I have never had any issue running old programs.

Shared libraries have nothing to do with Linux. They are an entirely userspace concept.


That would be a great point were it not for the fact that virtually all Linux distros run everything on shared libraries. I like Linux but this is one aspect of it that has never done it any favors. It was probably a decent choice at one point but it has ceased being one. I reckon it has held back the Linux application ecosystem for over a decade for no reason at this point.


There is nothing wrong with shared libraries. If you want to run an old program, you need to also run old libraries, and old network services it communicates with, and maybe old hardware too. Libraries are no different.
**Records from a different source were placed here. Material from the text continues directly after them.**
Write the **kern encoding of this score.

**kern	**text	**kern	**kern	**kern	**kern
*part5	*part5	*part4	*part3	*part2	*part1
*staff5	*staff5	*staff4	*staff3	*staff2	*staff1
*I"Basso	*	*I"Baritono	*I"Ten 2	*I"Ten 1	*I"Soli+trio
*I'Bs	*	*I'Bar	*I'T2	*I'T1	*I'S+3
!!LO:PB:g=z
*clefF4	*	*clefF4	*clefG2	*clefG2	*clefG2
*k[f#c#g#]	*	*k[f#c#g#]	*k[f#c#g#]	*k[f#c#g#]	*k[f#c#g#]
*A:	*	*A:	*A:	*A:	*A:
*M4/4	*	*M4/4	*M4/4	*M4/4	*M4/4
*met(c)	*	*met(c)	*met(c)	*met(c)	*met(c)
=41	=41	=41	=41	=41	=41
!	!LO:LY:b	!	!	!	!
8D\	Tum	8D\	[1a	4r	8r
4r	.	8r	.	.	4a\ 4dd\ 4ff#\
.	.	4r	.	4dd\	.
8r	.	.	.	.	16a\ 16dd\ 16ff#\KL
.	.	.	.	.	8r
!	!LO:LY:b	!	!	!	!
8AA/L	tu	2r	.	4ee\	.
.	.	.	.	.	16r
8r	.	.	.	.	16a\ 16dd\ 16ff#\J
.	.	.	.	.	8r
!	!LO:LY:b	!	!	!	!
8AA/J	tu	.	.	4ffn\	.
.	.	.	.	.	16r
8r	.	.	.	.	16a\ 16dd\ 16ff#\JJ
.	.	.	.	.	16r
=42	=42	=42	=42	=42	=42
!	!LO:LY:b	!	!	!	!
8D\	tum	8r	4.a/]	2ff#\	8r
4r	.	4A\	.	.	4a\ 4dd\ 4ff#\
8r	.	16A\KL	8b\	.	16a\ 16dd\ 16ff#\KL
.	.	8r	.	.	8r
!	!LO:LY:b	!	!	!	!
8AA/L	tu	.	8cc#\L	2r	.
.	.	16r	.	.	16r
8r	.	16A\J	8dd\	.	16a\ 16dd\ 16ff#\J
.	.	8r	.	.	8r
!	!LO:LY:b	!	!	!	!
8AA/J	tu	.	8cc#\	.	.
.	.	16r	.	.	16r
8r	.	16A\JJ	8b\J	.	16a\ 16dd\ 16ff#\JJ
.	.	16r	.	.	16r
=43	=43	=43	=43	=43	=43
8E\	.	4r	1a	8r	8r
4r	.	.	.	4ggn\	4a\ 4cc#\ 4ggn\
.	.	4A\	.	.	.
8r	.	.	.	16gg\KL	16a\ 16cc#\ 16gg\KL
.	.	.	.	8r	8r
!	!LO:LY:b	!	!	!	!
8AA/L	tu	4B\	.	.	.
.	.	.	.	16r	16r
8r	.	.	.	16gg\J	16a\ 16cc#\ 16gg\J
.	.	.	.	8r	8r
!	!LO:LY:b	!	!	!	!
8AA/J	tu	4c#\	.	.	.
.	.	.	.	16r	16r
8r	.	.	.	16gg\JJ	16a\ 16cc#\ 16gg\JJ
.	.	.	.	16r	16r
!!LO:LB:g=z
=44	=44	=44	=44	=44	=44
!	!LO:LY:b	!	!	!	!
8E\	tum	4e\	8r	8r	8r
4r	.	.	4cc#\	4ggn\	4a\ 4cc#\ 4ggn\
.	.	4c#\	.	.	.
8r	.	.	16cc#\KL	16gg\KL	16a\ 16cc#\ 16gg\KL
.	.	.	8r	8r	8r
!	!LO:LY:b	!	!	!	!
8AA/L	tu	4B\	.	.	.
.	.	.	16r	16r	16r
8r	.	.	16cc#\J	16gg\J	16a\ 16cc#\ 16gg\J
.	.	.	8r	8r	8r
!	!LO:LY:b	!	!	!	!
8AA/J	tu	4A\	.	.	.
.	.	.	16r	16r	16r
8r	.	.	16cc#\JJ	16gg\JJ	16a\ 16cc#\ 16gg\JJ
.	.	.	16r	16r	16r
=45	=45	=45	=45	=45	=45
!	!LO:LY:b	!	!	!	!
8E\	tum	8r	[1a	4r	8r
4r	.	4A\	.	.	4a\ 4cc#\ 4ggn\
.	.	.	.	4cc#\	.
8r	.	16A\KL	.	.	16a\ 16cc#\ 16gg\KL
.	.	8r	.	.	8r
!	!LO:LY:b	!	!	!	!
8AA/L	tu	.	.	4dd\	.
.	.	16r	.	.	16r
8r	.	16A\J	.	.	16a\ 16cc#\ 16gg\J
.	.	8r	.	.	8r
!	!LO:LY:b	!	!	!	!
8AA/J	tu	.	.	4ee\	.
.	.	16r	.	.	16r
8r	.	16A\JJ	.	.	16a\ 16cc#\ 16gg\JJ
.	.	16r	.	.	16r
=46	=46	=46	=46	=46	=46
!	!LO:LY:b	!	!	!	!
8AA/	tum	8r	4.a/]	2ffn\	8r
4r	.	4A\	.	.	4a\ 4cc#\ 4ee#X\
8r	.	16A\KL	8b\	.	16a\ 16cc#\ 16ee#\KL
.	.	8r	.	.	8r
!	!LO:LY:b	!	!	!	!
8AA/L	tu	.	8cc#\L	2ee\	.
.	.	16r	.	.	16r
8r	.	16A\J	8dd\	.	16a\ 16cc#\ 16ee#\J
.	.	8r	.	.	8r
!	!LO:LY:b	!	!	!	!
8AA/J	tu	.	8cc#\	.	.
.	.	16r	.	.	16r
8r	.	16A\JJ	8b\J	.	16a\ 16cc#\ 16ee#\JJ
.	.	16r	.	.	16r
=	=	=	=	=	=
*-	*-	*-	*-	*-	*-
In practice it just isn't an issue, because competent application developers don't tie themselves to particular versions of libraries, and competent library developers don't make gratuitous backwards-incompatible changes.

Nobody is forcing you to depend on incompetently-written malware like GTK+.


Only if it is statically linked with everything it needs. Otherwise good luck resolving dependencies.


Even then it might not work because it could rely on a DBus daemon being there. Even a brand new binary might fail because it needs some external program they forgot to add to the dependencies list in the package, so you have to sift through to find the not at all obvious package that provides it.

Or something was compiled without some option for unknown reasons so you're just SOL unless you want to compile stuff yourself.


How is that any different from any other program on any system failing because of a daemon not running? Inter-process communication exists on every operating system. IPC means your program's behaviour can be different depending on what other processes are running. This is not specific to Linux.

Your other point is equally as inane. Anything might fail because it requires some external program, or external data files, or any other external resource. A program might fail because it requires a particular hardware device to be plugged into your computer. None of that has anything to do with the operating system.

>Or something was compiled without some option for unknown reasons so you're just SOL unless you want to compile stuff yourself.

Oh no! The terribly, impossibly difficult task of running a program! How could you ever subject me to such a fate as having to compile stuff myself. You cruel beast!


Compiling stuff yourself is generally much harder than one might want it to be be. The instructions might or might not actually work unless you're on a source based distro. It also might take hours. Or days, but the stuff that's big enough to take days generally works out of the box.

Windows has IPC, but doesn't have as heavy of an influence from the Unix philosophy, and Android seems to have even less. More stuff is just built into the OS, it's always going to be there, probably for 20 years.


Any software that has build instructions that don't work is probably written by morons. I wouldn't want to run it. I certainly have no interest in running software that takes days to compile. Overengineered crap.



just don't try anything that used safedisc


Those issues only apply to Windows 9x linage.

Current Windows versions trace back to Windows NT 3.51/2000 linage.

Naturally 9X => XP don't work flawlessly, they are two different OS stacks.


well yes

however it sort of undermines the "insane compatibility" / "stable API" point if mass-market Windows software produced before the 2001 release of XP mostly doesn't work on modern Windows

NT effectively forked Win32 (introduced with Windows 3.1) into something incompatible

(meanwhile it all runs on Wine perfectly fine)


What? Windows NT never forked anything.

Windows 3.1 introduced Win16 protected mode with segmented memory.

Win32s was a backport from a Win32 subset from Windows NT 4.0.

Windows NT linage exists since 1993.


I remember Win32s, I think Netscape Navigator needed it. I was thinking Lode Runner, but that was WinG.

I always thought it was backported from Windows 95, thanks for the info.


Iirc Win32s existed before Win95.


Windows 95 - August 24th, 1995

Win32s - October 1992.

And I was off by one Windows NT version, it was already based on 3.51, not 4.0.